**Exercise aim:** Return the following from the records below: each line, word for word, starting with the line that contains "451 372 22.24" and going on through the line that contains "89 251 29.09", with nothing outside that range.

**Dataset:**

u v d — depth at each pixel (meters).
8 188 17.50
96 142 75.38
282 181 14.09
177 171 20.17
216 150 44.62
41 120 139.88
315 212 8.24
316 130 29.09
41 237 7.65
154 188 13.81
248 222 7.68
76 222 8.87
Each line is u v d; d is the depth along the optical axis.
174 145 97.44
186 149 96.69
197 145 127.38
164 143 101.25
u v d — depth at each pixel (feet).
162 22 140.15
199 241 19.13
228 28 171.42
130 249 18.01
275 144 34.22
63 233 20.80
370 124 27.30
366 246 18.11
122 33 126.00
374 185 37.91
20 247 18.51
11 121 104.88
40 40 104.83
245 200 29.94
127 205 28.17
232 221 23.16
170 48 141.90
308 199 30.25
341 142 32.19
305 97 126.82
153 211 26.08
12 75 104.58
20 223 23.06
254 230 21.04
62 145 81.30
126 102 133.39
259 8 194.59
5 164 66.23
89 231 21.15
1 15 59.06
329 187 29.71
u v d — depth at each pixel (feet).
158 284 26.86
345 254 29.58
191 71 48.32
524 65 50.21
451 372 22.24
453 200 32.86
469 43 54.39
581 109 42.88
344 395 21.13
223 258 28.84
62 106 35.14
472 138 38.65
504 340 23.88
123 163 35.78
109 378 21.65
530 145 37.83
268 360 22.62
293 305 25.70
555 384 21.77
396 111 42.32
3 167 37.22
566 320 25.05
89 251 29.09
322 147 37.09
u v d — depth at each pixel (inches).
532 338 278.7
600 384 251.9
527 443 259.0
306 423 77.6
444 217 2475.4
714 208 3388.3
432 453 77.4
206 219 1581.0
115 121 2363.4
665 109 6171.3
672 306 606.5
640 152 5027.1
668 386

**Solution to this exercise:**
451 372 22.24
453 200 32.86
469 43 54.39
581 109 42.88
344 395 21.13
223 258 28.84
62 106 35.14
472 138 38.65
504 340 23.88
123 163 35.78
109 378 21.65
530 145 37.83
268 360 22.62
293 305 25.70
555 384 21.77
396 111 42.32
3 167 37.22
566 320 25.05
89 251 29.09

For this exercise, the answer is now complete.